Task prompt: Down to the last line, set down the listing below exactly, apart from its pictures.

Recorded data:
▼

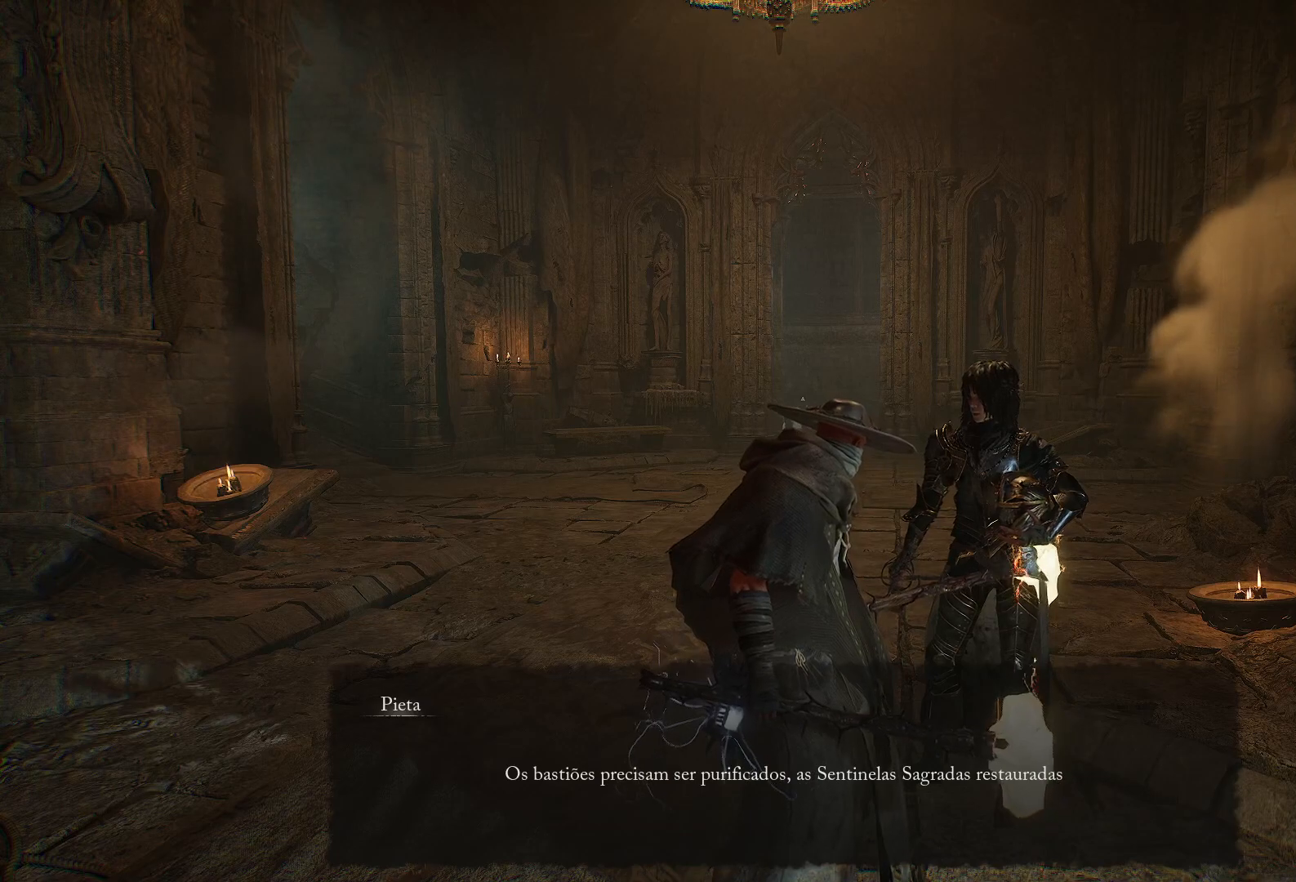
{"buttons": ["CROSS"], "left_stick": "center", "right_stick": "center", "events": [[101, "CROSS", "up"], [201, "CROSS", "down"], [317, "CROSS", "up"], [418, "CROSS", "down"]]}
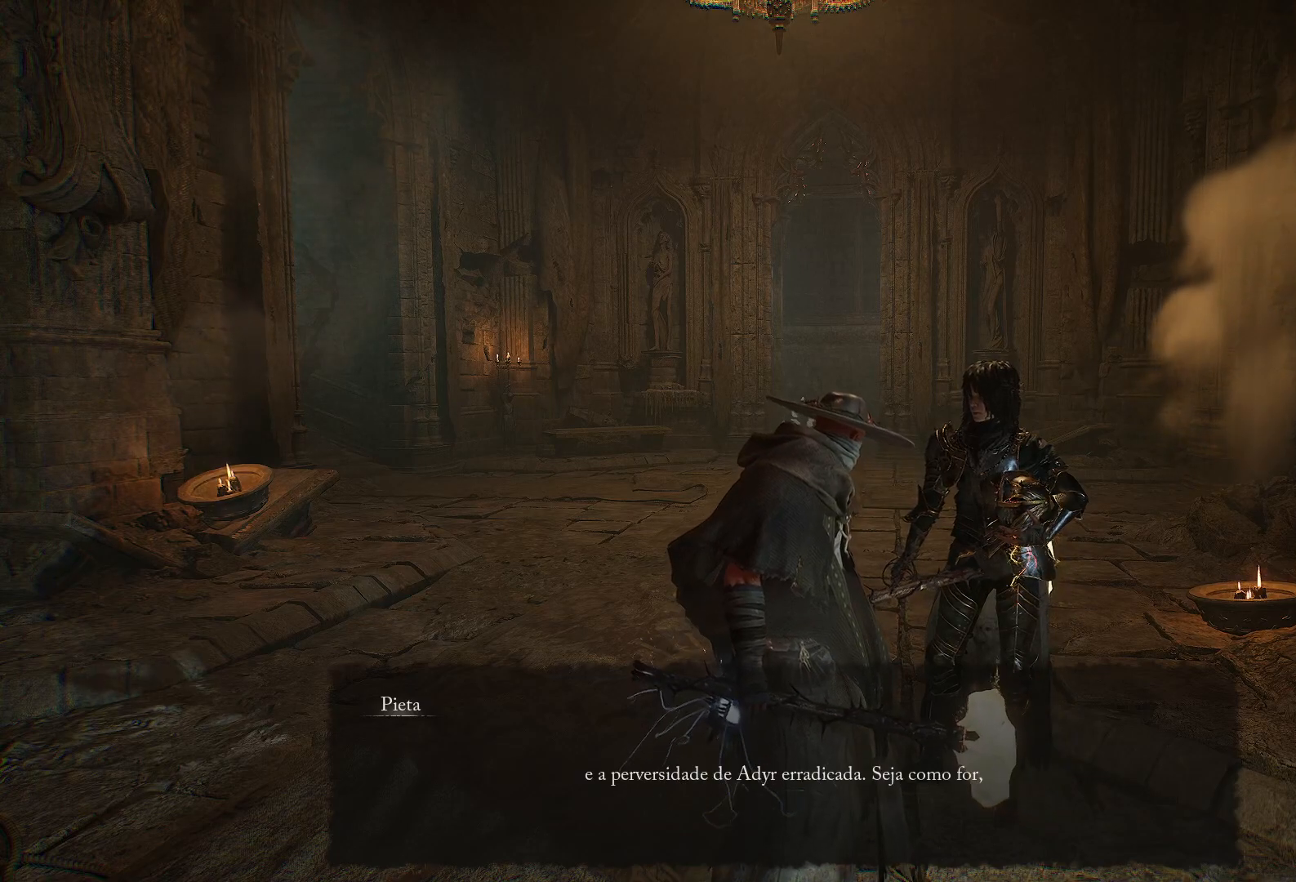
{"buttons": [], "left_stick": "center", "right_stick": "center", "events": [[33, "CROSS", "up"], [117, "CROSS", "down"], [250, "CROSS", "up"], [334, "CROSS", "down"], [450, "CROSS", "up"]]}
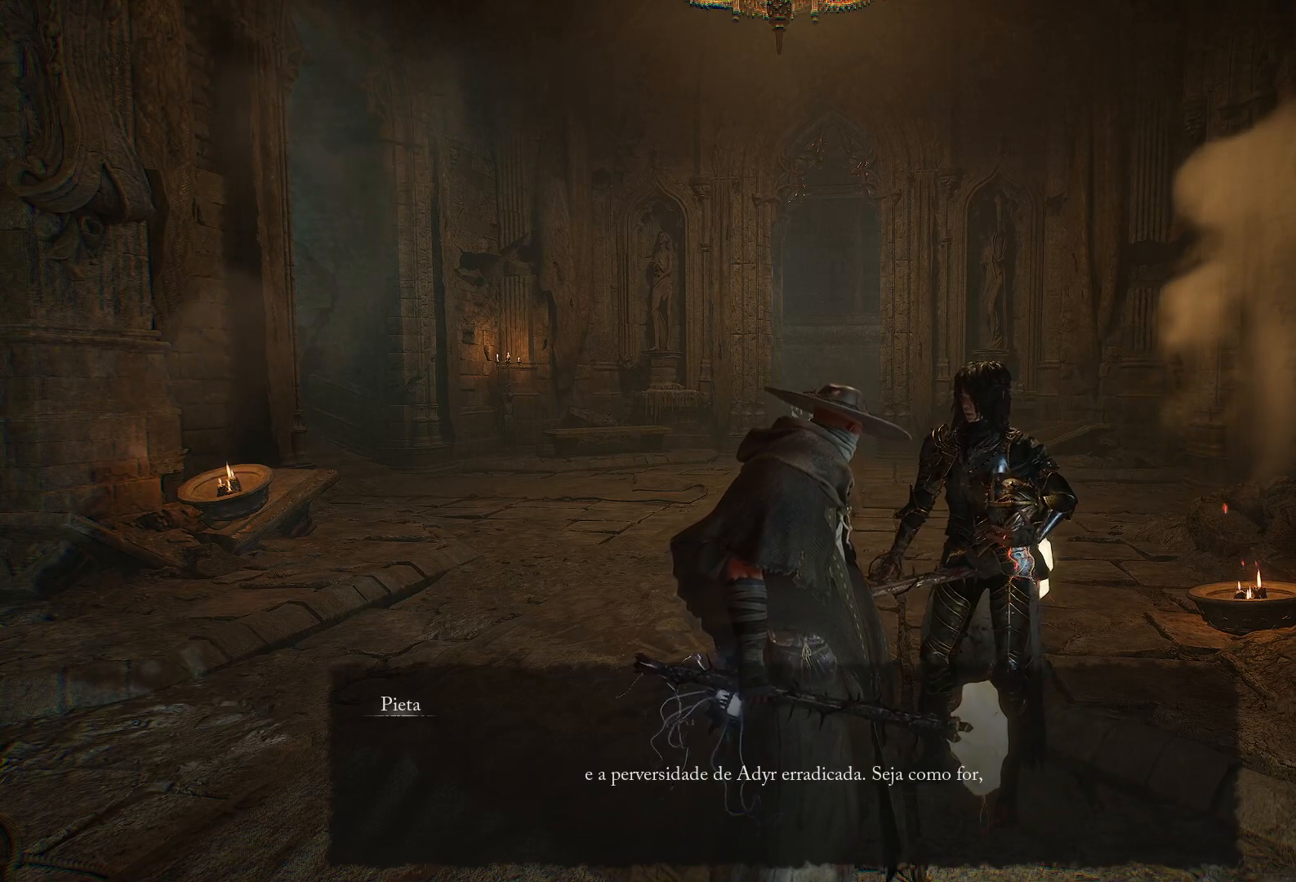
{"buttons": ["CROSS"], "left_stick": "center", "right_stick": "center", "events": [[34, "CROSS", "down"], [167, "CROSS", "up"], [451, "CROSS", "down"]]}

▲

Finished exercise:
{"buttons": ["CROSS"], "left_stick": "center", "right_stick": "center", "events": [[101, "CROSS", "up"], [201, "CROSS", "down"], [317, "CROSS", "up"], [418, "CROSS", "down"]]}
{"buttons": [], "left_stick": "center", "right_stick": "center", "events": [[33, "CROSS", "up"], [117, "CROSS", "down"], [250, "CROSS", "up"], [334, "CROSS", "down"], [450, "CROSS", "up"]]}
{"buttons": ["CROSS"], "left_stick": "center", "right_stick": "center", "events": [[34, "CROSS", "down"], [167, "CROSS", "up"], [451, "CROSS", "down"]]}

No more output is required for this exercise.